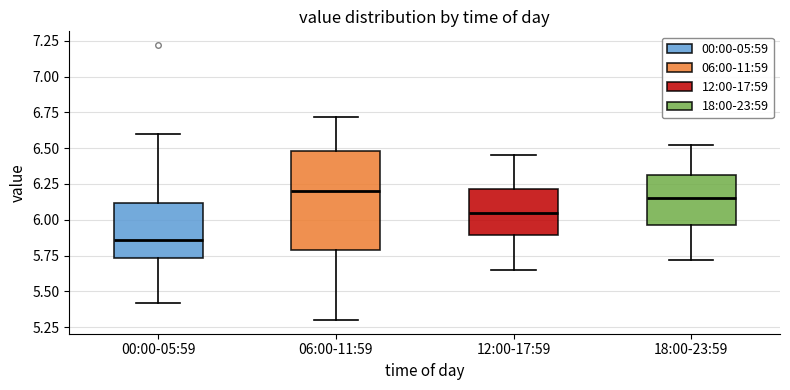

Which box is the tallest, from its lower edge to its upper edge?

06:00-11:59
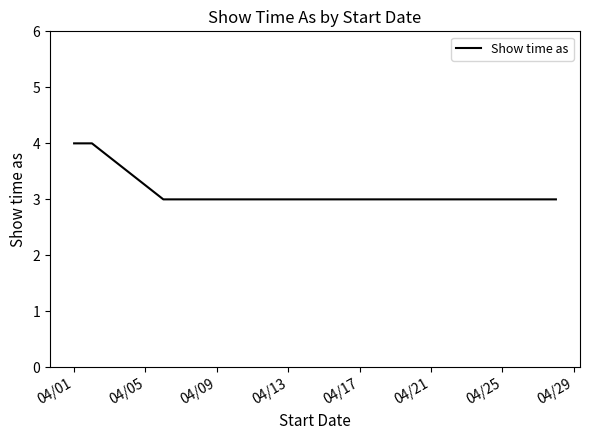

True or false: the data shows 3 at 04/09.

True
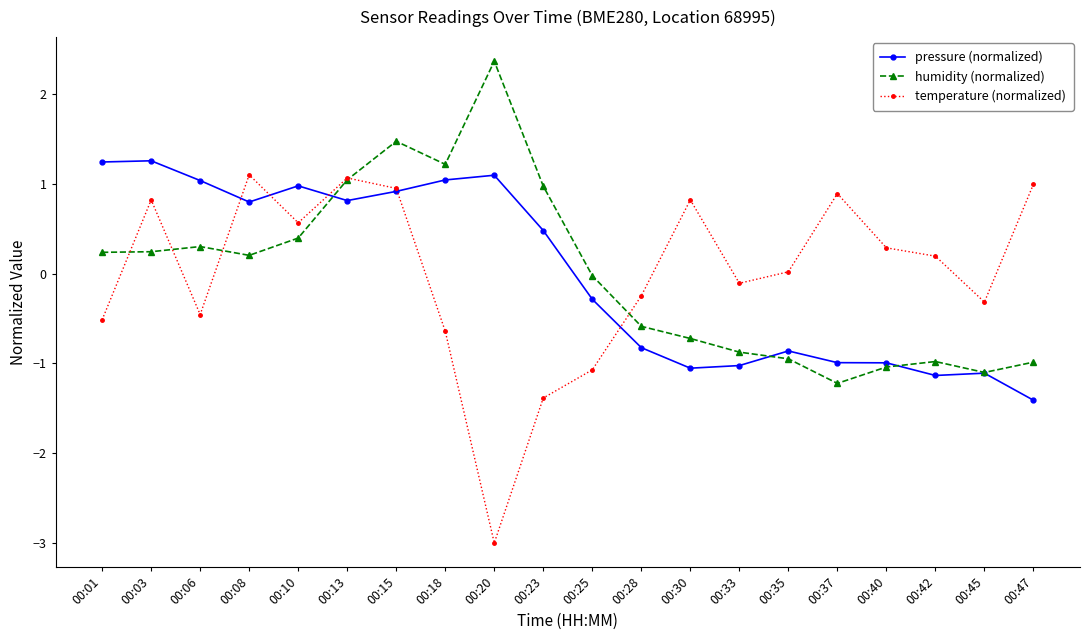

True or false: humidity (normalized) and pressure (normalized) cross at least once.

True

══════════════════════════════

*Directive:*
Copy out the records above word for word, leaving out the pictures.

*Result:*
Which box is the tallest, from its lower edge to its upper edge?

06:00-11:59

True or false: the data shows 3 at 04/09.

True

True or false: humidity (normalized) and pressure (normalized) cross at least once.

True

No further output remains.